Ingredients all My Tourtiere

  1. Prepare 1 lb : lean ground beef.

  2. Prepare 1 lb : ground pork.

  3. Prepare 2 cloves : minced garlic.

  4. Needed : I medium onion chopped fine.

  5. Needed 2 tsp : salt.

  6. Needed 1/4 : ground cloves.

  7. Needed 1/4 : ground pepper.

  8. Needed 1/4 : dried thyme.

  9. Needed 1/4 tsp : dried sage.

  10. Needed 1/2 tsp : celery salt.

  11. Prepare 1 : bay leaf.

  12. Prepare 1 tbsp : Worcestershire sauce.

  13. Prepare 1/2 cup : beef stock.

  14. Needed 2 : medium potatoes,peeled,chopped, boiled & mashed (1 cup or so).

  15. Needed 1 (9 inch) : double crust pie shell.

If all ingredients My Tourtiere it’s ready, We’re going into the cooking stage.
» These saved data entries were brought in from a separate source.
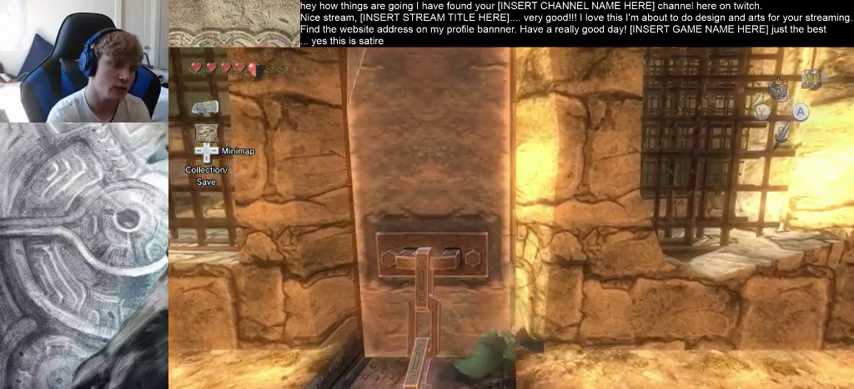
{"dt_ms": 500, "buttons": [], "left_stick": "up", "right_stick": "center", "events": []}
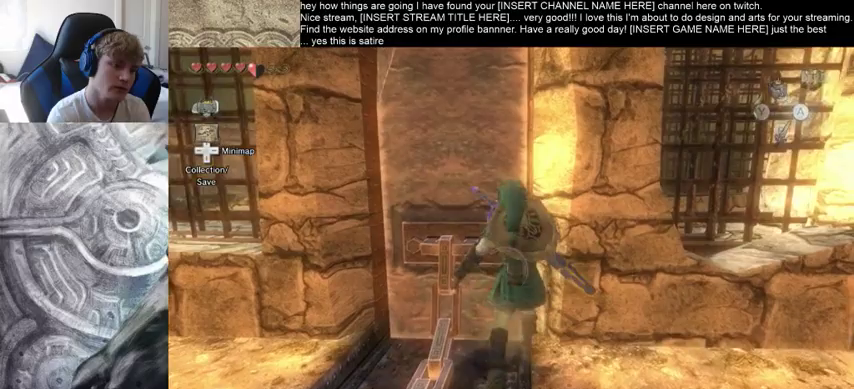
{"dt_ms": 500, "buttons": [], "left_stick": "up", "right_stick": "center"}
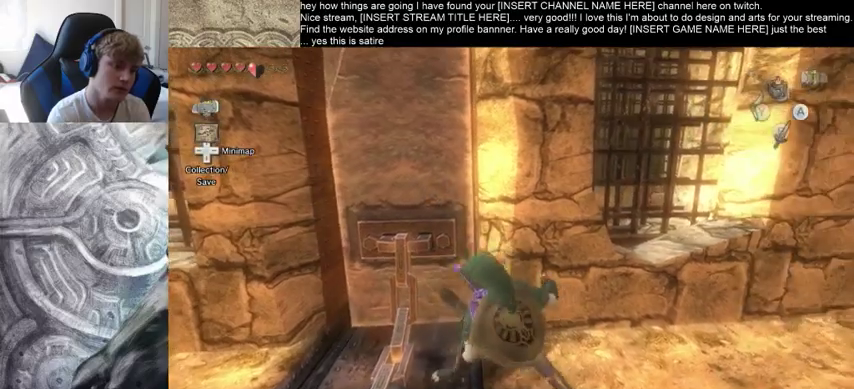
{"dt_ms": 500, "buttons": [], "left_stick": "center", "right_stick": "center", "events": [[67, "left_stick", "center"]]}
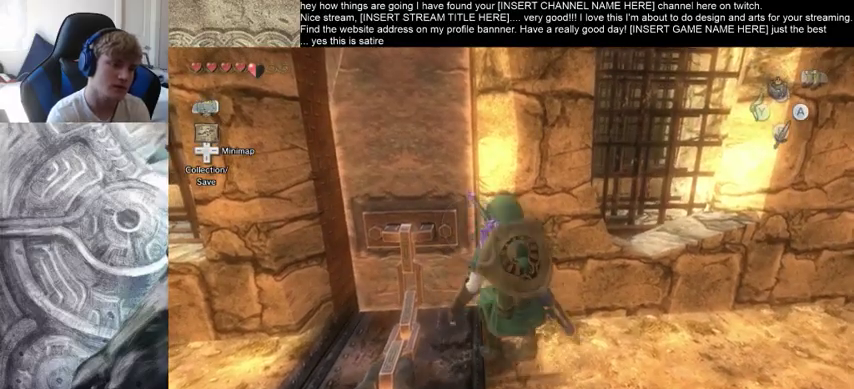
{"dt_ms": 500, "buttons": [], "left_stick": "up-left", "right_stick": "center", "events": [[267, "left_stick", "left"], [433, "left_stick", "up-left"]]}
Below is how to serving with relaxing.

Step by Step Cooking My Tourtiere

  1. Simmer all the ingredients except the mashed potatoes on low for 2-3 hours, stirring occasionally..

  2. Remove the bay leaf. You don't want the meat to be bone dry but there should be no liquid at the bottom. If it is too dry just add a bit of water. Cool completely..

  3. Fill the pie plate with the cooled meat mixture. Cover with the top part of pastry and seal the edges. Make an egg wash and brush on the pastry.

  4. Bake at 400f for 10 minutes then reduce heat to 350 for another 40-50 minute bake. Serve warm.